PROBLEM DESCRIPTION:
Using the data below, output the first line and every line after it up to and including the line containing "# GeoWave's Theia Commandline Utility", exactly as written and with nothing added.

◆ ◆ ◆

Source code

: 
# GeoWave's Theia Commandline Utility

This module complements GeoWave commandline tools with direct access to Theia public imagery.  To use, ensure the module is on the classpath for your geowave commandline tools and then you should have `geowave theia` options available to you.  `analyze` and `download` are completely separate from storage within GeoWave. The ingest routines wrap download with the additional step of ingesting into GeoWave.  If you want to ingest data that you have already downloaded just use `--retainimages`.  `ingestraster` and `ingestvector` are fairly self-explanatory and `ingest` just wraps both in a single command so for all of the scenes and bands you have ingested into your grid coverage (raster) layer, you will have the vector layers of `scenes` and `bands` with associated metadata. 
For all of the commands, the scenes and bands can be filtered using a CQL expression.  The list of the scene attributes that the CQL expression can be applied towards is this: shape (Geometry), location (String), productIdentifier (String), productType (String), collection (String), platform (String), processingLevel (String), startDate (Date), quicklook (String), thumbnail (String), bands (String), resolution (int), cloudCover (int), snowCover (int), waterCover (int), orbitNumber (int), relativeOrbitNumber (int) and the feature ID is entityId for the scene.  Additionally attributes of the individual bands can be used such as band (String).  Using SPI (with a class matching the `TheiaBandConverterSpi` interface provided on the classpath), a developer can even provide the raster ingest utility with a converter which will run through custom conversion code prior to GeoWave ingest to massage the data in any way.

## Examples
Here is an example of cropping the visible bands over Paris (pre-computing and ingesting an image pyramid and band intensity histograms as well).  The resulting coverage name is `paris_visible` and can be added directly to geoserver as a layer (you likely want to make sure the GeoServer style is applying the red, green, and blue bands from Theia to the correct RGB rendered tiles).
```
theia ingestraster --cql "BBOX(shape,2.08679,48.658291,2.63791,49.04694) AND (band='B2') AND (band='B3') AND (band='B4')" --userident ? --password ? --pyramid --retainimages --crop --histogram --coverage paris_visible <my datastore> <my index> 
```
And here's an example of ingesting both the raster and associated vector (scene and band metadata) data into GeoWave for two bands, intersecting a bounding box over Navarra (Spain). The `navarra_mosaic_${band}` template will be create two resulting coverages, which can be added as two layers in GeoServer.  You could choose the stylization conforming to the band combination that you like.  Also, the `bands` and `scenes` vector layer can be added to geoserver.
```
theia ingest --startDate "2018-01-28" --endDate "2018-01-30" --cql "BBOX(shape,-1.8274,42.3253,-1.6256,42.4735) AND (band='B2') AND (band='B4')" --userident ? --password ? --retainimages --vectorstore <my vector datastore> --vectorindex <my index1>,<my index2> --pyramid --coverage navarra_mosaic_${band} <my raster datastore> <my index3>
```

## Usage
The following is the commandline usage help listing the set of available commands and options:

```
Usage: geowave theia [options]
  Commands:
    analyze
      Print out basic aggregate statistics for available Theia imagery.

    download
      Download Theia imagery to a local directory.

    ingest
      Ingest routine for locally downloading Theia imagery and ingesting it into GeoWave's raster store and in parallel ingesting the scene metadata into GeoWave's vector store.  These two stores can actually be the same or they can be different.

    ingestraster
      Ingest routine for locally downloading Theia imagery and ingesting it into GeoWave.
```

◆ ◆ ◆

EXERCISE RESPONSE:
Source code

: 
# GeoWave's Theia Commandline Utility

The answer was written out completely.